Threaded Roots
I don’t write to be understood by everyone. I write to remember who I am. This space is rooted in growth, grief, joy, and soft power — a place to unpack the weight of being human.
Who I AmHow I Ended Up in Learning the Tech Industry
It wasn't a straight road. It wasn't even a paved one.
When I first imagined my life, it didn’t include lines of code or late nights debugging servers. It was quieter — a life built around words, stories, and quiet service.
I started as a Legal Assistant. Administrative work. Helping people navigate systems too complex for most.
But somewhere along the way, I realized: I wasn't just following paths — I wanted to build them.
The systems I worked inside of often felt broken. Slow. Heavy. And while I loved the human side of my work, I kept bumping into the same walls: "It’s just the way it is," people would say. Something in me never sat well with that.
Technology whispered a different story. A story where change was possible. Where you could build tools instead of battling broken ones.

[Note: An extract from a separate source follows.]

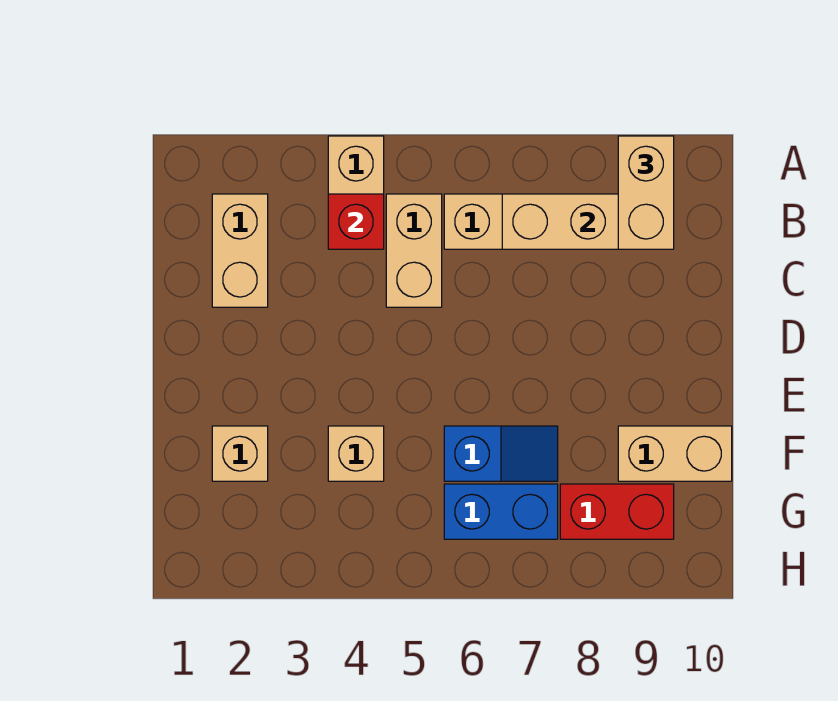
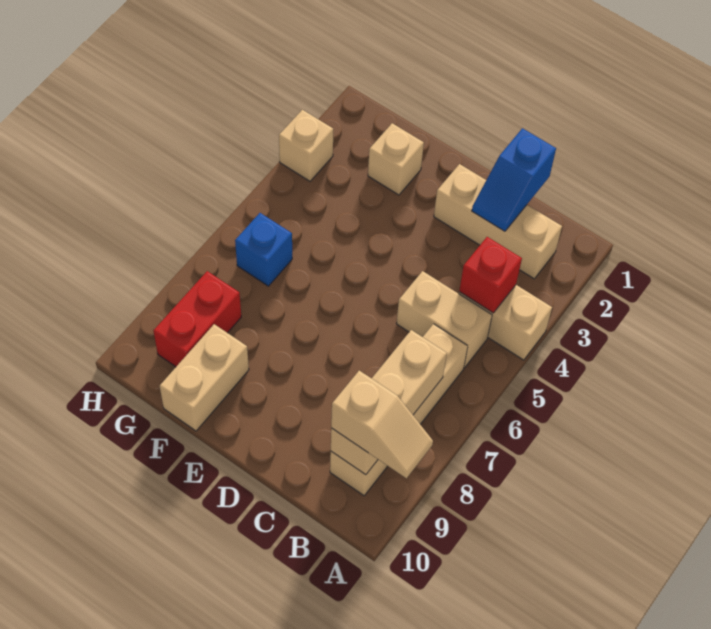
tan 1x2 brick [618,136,674,249] -> tan 1x2 slope [331,371,433,478]
tan 1x2 brick [212,194,268,307] -> tan 1x3 brick [434,164,562,279]
tan 1x1 brick [328,426,384,481] -> tan 1x1 brick moved to [279,110,333,181]
blue 1x2 slope [444,426,558,481] -> blue 1x2 slope moved to [472,128,556,231]
blue 1x2 brick [444,484,558,539] -> blue 1x1 brick [235,213,292,286]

Where you didn’t have to wait for permission to fix what needed fixing.
At first, it was small: teaching myself basic HTML to tweak a website. Curiosity turned into courses. Courses turned into projects. Projects turned into late nights where "just one more line" became whole worlds built from scratch.
I realized the work I loved most — the work that felt both joyful and weighty — lived at the intersection of people and systems. And if I wanted to make systems better for real people, I had to learn how they were built.
So I chose to start over. Back to being a beginner. Back to messy first steps. Back to school — this time for Software Engineering.
Today, when I write a line of code, I'm not just solving a problem. I'm leaving a breadcrumb for someone else who might walk a little lighter because of it.
This isn’t the career I planned. It’s the career I grew toward.